## Passage provided:
----

If you've incorporated libbzip2 into your own program and are getting problems, please, please, please, check that the parameters you are passing in calls to the library, are correct, and in accordance with what the documentation says is allowable. I have tried to make the library robust against such problems, but I'm sure I haven't succeeded.

Finally, if the above comments don't help, you'll have to send me a bug report. Now, it's just amazing how many people will send me a bug report saying something like

bzip2 crashed with segmentation fault on my machine

and absolutely nothing else. Needless to say, a such a report is totally, utterly, completely and comprehensively 100% useless; a waste of your time, my time, and net bandwidth. With no details at all, there's no way I can possibly begin to figure out what the problem is.

The rules of the game are: facts, facts, facts. Don't omit them because "oh, they won't be relevant". At the bare minimum:

Machine type. Operating system version. Exact version of bzip2 (do bzip2 -V). Exact version of the compiler used. Flags passed to the compiler.

However, the most important single thing that will help me is the file that you were trying to compress or decompress at the time the problem happened. Without that, my ability to do anything more than speculate about the cause, is limited.

----

## Data lines:
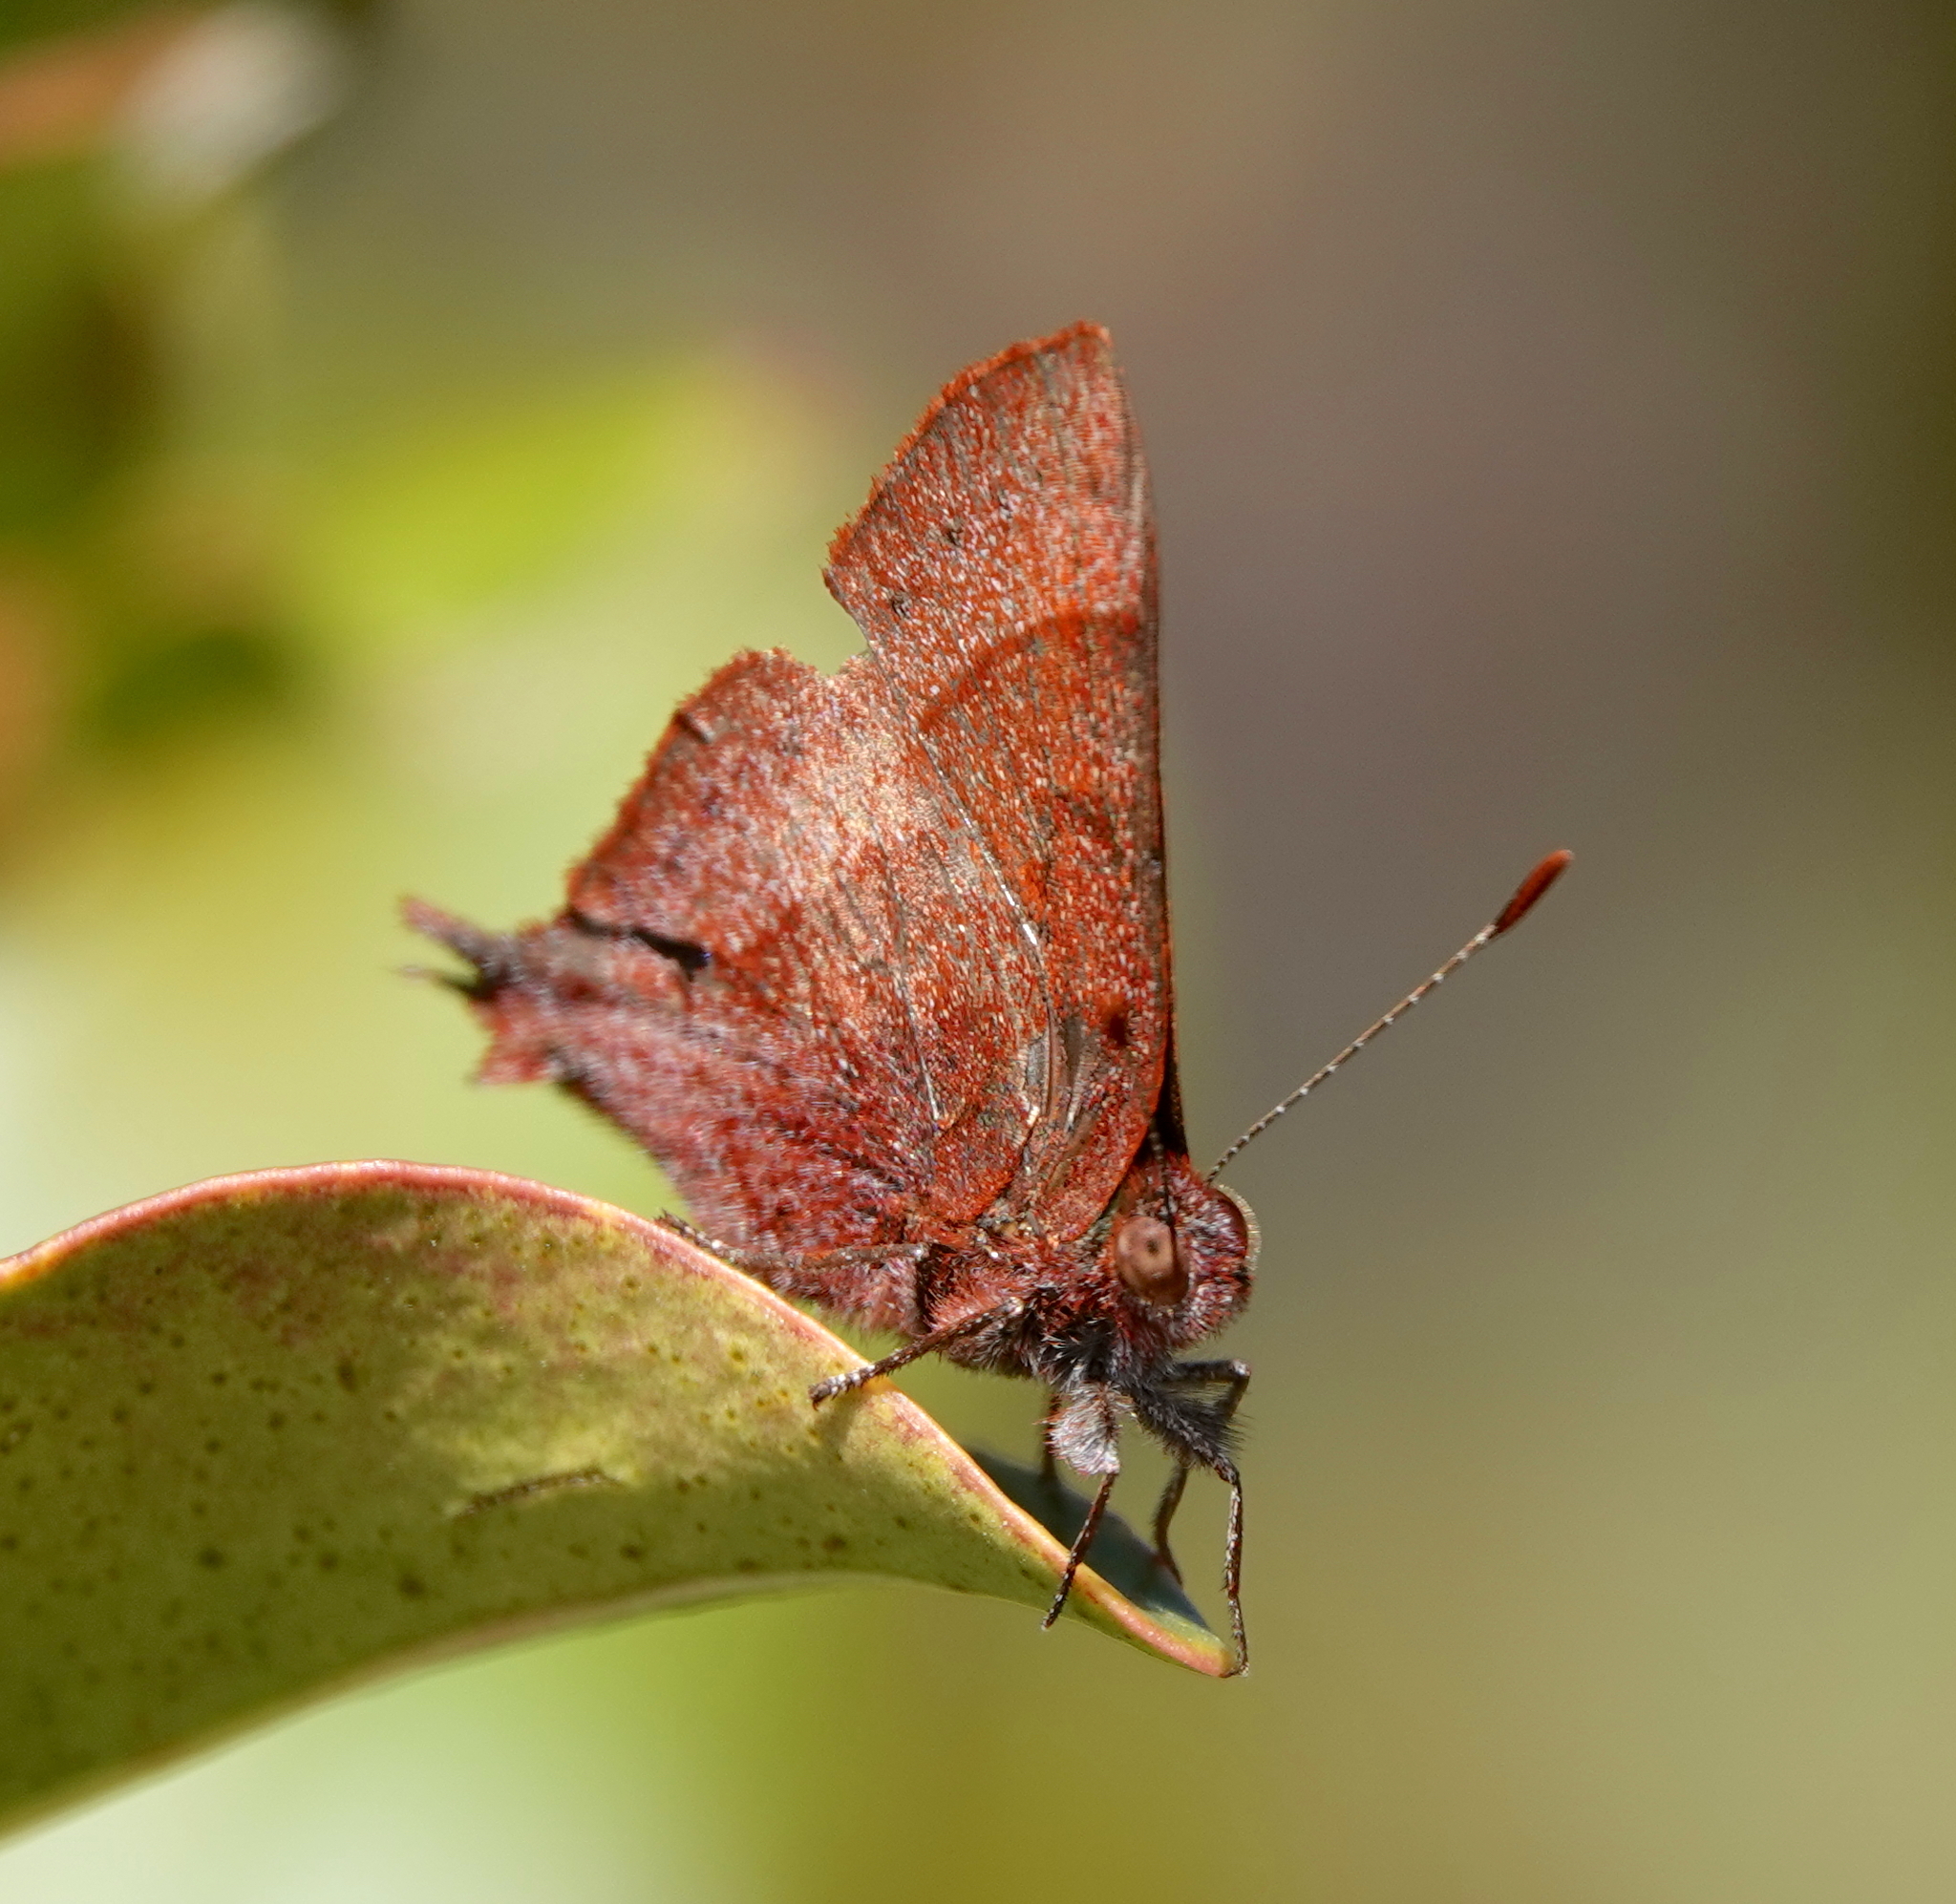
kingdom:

----

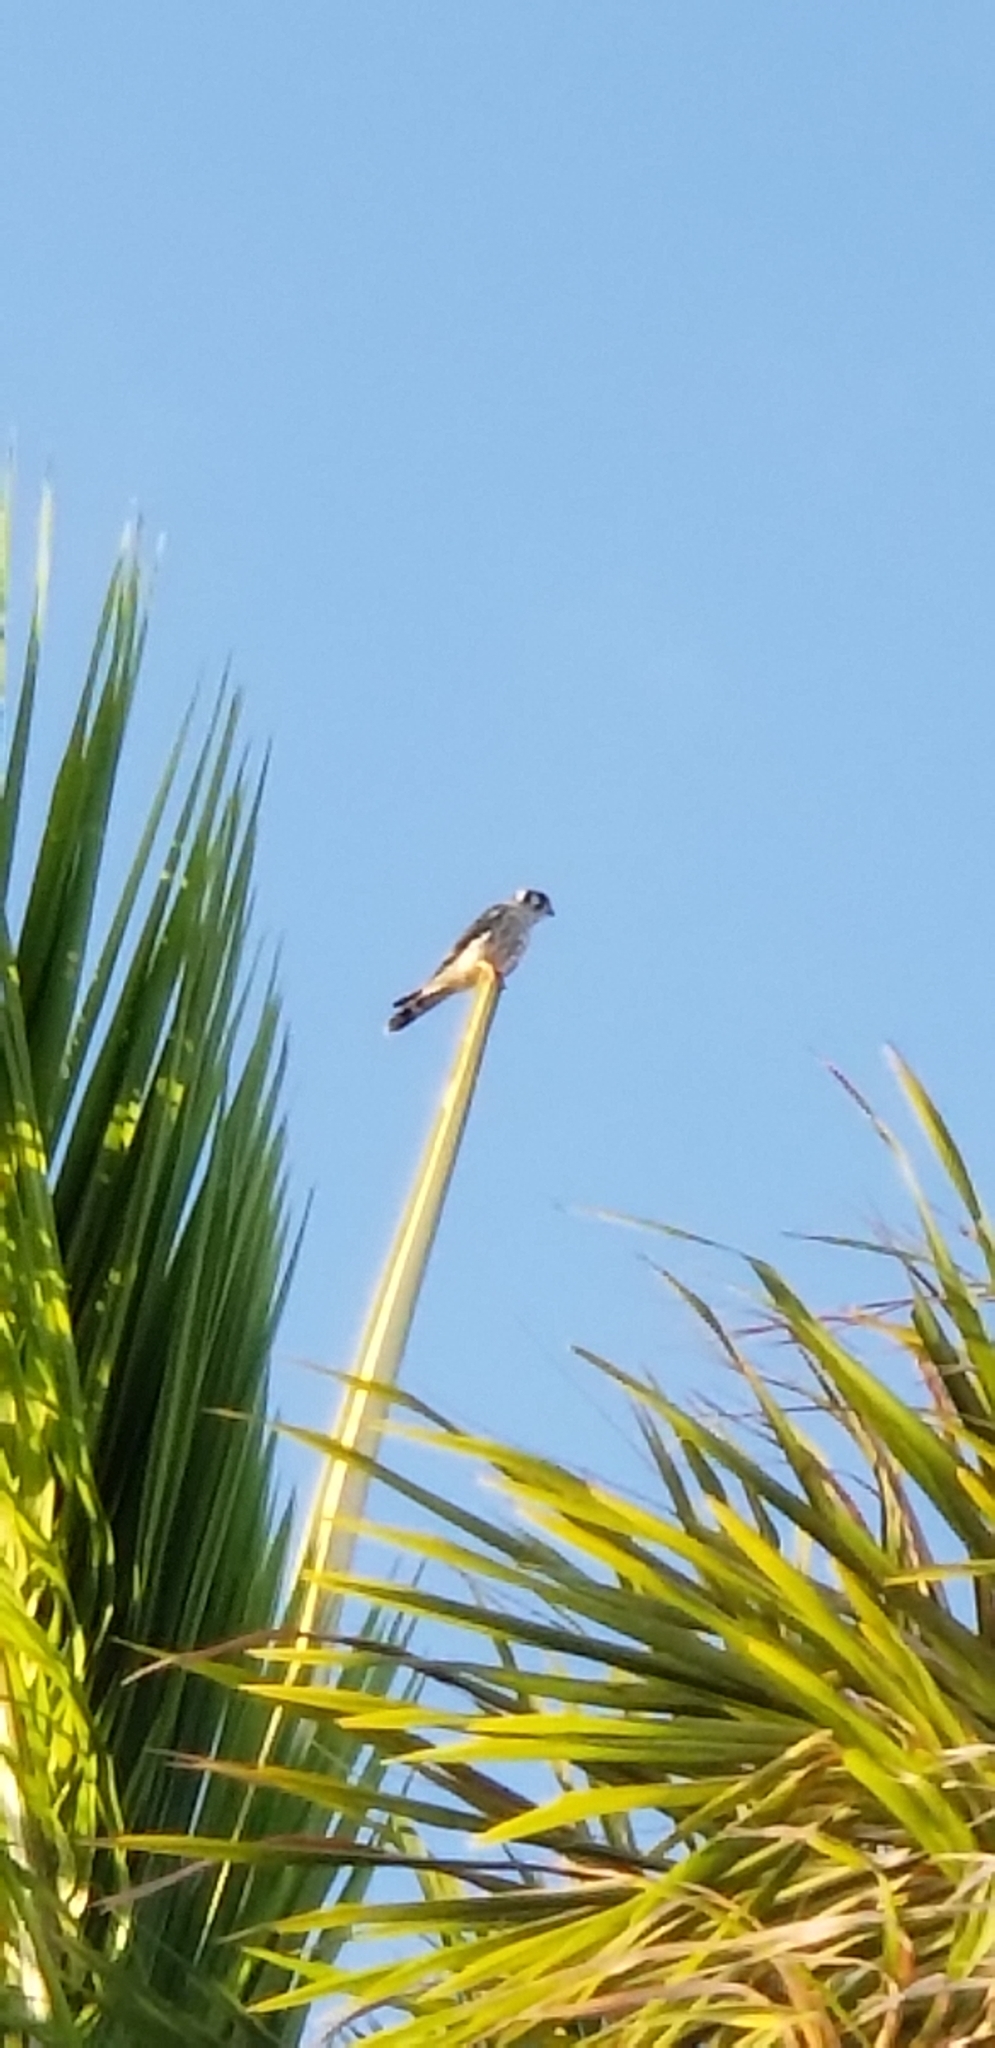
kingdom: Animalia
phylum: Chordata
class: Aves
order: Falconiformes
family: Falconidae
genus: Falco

----

## Exercise instructions:
1/ Repeat word for word the stretch of the passage on reporting bzip2 bugs from "The rules of" through "to the compiler.".
2/ Carry on the passage about reporting bzip2 bugs, starting right after its last sentence.

## Task results:
1/
The rules of the game are: facts, facts, facts. Don't omit them because "oh, they won't be relevant". At the bare minimum:

Machine type. Operating system version. Exact version of bzip2 (do bzip2 -V). Exact version of the compiler used. Flags passed to the compiler.

2/
Please remember that I connect to the Internet with a modem, so you should contact me before mailing me huge files.

4.4 Did you get the right package?

bzip2 is a resource hog. It soaks up large amounts of CPU cycles and memory. Also, it gives very large latencies. In the worst case, you can feed many megabytes of uncompressed data into the library before getting any compressed output, so this probably rules out applications requiring interactive behaviour.

These aren't faults of my implementation, I hope, but more an intrinsic property of the Burrows-Wheeler transform (unfortunately). Maybe this isn't what you want.

If you want a compressor and/or library which is faster, uses less memory but gets pretty good compression, and has minimal latency, consider Jean-loup Gailly's and Mark Adler's work, zlib-1.1.3 and gzip-1.2.4. Look for them at

http://www.zlib.org and http://www.gzip.org respectively.

For something faster and lighter still, you might try Markus F X J Oberhumer's LZO real-time compression/decompression library, at
http://wildsau.idv.uni-linz.ac.at/mfx/lzo.html.

If you want to use the bzip2 algorithms to compress small blocks of data, 64k bytes or smaller, for example on an on-the-fly disk compressor, you'd be well advised not to use this library. Instead, I've made a special library tuned for that kind of use. It's part of e2compr-0.40, an on-the-fly disk compressor for the Linux ext2 filesystem. Look at http://www.netspace.net.au/~reiter/e2compr.

4.5 Testing

A record of the tests I've done.

First, some data sets:

• B: a directory containing 6001 files, one for every length in the range 0 to 6000 bytes. The files contain random lowercase letters. 18.7 megabytes.
• H: my home directory tree. Documents, source code, mail files, compressed data. H contains B, and also a directory of files designed as boundary cases for the sorting; mostly very repetitive, nasty files. 565 megabytes.
• A: directory tree holding various applications built from source: egcs, gcc-2.8.1, KDE, GTK, Octave, etc. 2200 megabytes.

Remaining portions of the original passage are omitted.